Siempre era domingo cuando el balón llegaba a la siniestra pierna de “Calidad” Escobar. A esa izquierda le tocaba hacer el trabajo de los dos pies, porque la derecha sólo le servía para bajarse del bus.
Otra de la cofradía zurda es Maradona quien se gano tarjeta roja por meterse un puré de pepas para mejorar su rendimiento.
Con la muerte de Andrés casi provoca blasfemar con el gaucho Atahualpa Yupanki: “Dios por aquí no pasó”.

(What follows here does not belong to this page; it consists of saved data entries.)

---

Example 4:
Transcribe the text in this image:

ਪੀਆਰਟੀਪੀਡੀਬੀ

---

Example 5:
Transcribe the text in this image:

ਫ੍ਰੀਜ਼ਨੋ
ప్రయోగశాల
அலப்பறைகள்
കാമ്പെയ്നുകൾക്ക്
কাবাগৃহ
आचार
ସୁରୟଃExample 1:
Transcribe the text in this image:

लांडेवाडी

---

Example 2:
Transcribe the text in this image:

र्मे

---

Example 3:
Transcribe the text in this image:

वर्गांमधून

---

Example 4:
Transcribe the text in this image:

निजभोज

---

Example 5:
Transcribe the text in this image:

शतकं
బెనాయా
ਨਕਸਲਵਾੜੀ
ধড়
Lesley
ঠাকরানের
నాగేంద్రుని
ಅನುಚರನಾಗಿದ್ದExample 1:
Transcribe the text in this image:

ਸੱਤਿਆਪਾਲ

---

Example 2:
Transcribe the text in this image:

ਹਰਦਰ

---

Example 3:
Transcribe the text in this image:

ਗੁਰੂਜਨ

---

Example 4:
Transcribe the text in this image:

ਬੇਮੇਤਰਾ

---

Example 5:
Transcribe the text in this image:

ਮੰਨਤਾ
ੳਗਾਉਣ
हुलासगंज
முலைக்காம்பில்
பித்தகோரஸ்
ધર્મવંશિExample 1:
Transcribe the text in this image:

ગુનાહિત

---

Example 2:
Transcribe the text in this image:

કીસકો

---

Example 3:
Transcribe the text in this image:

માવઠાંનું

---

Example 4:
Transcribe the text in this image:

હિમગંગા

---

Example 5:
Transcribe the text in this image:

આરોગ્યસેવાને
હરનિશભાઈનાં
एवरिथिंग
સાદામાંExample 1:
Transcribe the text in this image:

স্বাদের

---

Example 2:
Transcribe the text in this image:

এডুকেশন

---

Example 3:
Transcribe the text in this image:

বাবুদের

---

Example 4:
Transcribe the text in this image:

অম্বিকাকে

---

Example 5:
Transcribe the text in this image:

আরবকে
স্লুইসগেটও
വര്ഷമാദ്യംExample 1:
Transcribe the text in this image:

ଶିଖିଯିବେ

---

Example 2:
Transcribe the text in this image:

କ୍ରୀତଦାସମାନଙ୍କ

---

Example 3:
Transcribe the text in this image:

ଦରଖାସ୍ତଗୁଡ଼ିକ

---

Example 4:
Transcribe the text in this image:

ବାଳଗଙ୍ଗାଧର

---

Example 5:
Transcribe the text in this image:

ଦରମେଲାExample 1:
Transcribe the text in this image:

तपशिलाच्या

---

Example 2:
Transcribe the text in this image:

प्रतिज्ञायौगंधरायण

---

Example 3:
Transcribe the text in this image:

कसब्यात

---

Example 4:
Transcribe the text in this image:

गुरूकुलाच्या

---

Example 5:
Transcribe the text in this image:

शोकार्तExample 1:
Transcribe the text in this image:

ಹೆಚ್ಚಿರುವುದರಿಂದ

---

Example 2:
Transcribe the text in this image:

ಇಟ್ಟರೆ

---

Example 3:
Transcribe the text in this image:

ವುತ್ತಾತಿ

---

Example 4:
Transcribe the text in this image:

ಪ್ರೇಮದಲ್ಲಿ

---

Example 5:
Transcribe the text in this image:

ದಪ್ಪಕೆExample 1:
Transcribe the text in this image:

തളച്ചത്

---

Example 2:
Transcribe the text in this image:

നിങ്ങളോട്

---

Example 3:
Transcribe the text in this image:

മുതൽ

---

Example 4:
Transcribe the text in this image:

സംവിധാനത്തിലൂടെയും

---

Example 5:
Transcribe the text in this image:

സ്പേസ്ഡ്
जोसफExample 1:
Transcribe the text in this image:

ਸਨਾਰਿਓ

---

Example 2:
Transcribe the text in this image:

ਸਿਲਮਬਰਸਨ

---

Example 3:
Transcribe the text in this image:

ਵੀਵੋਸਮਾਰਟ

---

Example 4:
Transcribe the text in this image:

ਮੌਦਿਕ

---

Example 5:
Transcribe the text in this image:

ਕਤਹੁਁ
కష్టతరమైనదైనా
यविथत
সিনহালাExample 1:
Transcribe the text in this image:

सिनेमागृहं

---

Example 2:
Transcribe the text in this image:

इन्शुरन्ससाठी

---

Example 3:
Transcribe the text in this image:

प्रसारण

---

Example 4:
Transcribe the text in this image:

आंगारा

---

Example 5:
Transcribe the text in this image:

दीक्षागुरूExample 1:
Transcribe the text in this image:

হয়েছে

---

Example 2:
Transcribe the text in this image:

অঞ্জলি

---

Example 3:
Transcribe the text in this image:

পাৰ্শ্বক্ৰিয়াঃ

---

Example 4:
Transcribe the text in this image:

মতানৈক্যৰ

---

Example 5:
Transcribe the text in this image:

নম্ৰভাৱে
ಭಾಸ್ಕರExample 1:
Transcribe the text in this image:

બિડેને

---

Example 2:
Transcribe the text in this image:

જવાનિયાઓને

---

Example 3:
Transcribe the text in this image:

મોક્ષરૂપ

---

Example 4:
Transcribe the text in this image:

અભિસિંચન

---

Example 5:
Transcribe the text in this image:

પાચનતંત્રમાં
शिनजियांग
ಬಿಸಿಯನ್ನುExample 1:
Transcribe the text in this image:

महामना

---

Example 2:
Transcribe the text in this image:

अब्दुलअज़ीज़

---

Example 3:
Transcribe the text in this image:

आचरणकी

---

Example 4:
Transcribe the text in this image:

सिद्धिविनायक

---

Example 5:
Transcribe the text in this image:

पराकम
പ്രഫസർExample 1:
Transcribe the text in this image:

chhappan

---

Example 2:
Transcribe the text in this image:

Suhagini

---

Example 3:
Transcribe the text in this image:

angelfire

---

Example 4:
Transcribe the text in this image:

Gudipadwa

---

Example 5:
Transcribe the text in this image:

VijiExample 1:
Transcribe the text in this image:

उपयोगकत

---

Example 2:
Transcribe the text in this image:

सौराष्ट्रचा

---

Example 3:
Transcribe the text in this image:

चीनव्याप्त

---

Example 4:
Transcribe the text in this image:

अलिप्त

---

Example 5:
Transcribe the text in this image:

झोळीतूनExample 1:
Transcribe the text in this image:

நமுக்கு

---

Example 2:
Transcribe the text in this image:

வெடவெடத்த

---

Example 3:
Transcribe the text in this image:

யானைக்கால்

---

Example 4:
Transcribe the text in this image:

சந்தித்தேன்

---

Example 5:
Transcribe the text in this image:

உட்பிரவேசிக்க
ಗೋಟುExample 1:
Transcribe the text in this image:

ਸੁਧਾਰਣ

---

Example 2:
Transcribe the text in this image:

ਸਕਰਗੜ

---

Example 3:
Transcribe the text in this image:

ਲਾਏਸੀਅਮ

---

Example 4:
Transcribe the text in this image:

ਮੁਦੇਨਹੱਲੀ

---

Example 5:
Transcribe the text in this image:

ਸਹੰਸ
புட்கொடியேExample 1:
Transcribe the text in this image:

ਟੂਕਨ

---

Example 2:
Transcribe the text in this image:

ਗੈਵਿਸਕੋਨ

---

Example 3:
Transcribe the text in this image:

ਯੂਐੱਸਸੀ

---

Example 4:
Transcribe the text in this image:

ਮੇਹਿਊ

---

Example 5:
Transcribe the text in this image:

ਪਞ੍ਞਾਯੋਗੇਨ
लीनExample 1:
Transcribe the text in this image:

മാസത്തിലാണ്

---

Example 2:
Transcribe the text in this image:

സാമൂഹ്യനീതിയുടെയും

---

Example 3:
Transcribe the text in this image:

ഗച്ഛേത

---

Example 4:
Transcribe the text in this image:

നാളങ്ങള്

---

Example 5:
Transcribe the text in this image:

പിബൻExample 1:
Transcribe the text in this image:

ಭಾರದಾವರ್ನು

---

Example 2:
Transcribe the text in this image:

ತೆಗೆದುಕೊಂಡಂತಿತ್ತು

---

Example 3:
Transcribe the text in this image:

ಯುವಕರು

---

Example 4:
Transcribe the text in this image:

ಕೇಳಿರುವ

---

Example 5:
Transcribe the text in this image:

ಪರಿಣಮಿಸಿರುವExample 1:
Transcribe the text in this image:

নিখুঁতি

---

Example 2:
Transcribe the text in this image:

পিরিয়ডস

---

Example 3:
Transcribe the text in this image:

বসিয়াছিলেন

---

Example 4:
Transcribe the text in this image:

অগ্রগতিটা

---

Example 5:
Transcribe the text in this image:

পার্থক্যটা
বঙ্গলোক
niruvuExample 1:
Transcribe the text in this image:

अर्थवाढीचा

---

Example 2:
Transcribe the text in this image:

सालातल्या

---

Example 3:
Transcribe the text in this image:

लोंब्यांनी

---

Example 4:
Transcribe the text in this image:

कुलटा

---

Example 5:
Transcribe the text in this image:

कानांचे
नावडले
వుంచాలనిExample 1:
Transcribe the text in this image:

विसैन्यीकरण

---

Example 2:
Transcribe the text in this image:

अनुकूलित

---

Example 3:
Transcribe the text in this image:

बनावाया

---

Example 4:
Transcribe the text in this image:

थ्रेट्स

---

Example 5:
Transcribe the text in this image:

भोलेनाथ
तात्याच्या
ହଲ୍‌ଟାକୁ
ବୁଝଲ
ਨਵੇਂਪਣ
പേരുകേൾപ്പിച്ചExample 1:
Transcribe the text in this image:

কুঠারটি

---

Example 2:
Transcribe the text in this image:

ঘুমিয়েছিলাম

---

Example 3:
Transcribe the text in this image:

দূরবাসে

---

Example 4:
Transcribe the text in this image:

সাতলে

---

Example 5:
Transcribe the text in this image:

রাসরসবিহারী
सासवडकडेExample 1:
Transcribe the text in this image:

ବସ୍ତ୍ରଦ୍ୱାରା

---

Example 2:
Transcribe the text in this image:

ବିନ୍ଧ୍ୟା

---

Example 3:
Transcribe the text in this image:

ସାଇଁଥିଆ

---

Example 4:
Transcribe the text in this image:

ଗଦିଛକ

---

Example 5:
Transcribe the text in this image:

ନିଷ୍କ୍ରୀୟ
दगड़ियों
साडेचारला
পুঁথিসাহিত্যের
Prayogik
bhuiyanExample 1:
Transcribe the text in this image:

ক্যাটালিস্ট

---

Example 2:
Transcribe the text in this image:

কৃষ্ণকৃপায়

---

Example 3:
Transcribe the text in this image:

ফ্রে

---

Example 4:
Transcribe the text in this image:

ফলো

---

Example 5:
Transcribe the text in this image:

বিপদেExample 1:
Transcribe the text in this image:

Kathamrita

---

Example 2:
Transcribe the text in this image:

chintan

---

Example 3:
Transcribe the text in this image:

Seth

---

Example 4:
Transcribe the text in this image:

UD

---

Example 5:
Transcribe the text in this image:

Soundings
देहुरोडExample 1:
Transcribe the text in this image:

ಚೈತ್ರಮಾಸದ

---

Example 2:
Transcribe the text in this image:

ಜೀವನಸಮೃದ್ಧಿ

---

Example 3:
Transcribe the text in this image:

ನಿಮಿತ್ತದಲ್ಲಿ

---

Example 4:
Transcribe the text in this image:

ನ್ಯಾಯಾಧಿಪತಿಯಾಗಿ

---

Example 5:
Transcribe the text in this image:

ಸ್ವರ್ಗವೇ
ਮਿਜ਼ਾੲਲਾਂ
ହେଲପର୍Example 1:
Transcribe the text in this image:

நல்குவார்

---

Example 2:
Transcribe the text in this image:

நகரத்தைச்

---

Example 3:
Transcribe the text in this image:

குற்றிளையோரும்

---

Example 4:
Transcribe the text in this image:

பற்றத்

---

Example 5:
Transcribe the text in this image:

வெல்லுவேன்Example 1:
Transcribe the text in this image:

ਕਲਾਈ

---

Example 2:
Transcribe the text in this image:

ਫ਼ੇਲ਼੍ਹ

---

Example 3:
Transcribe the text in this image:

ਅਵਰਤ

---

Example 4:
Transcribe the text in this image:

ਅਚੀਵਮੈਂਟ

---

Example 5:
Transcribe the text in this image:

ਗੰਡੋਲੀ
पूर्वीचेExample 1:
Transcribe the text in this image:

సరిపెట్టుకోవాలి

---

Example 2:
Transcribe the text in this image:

Claro que nos alegra saber que en el cielo, Dios lo tiene a su izquierda, para que haga juego con su pierna útil. O la derecha: se supone que Dios no tiene presa mala.
En los estadios le gastaron a Andrés dos minutos de silencio. Lástima que la experiencia nos enseñe que en Colombia “la solidaridad dura lo que dura un minuto de silencio”. Y este dura menos de sesenta segundos.
Los que somos goles de profesión nos resistimos a pensar que el espectáculo (el circo) tiene que continuar. Me declaro en huelga perpetua de alegría.

Porque eso se supone que es el fútbol: una dosis colectiva de regocijo y de paz escrita con los pies.
Como diría el maestro Echandía: Colombia, país de cafres, y espero no estar calumniando a los cafres que al menos son dueños de la razón de la sinrazón. Después de la partida de Andrés el último gol que salga del estadio que apague la luz.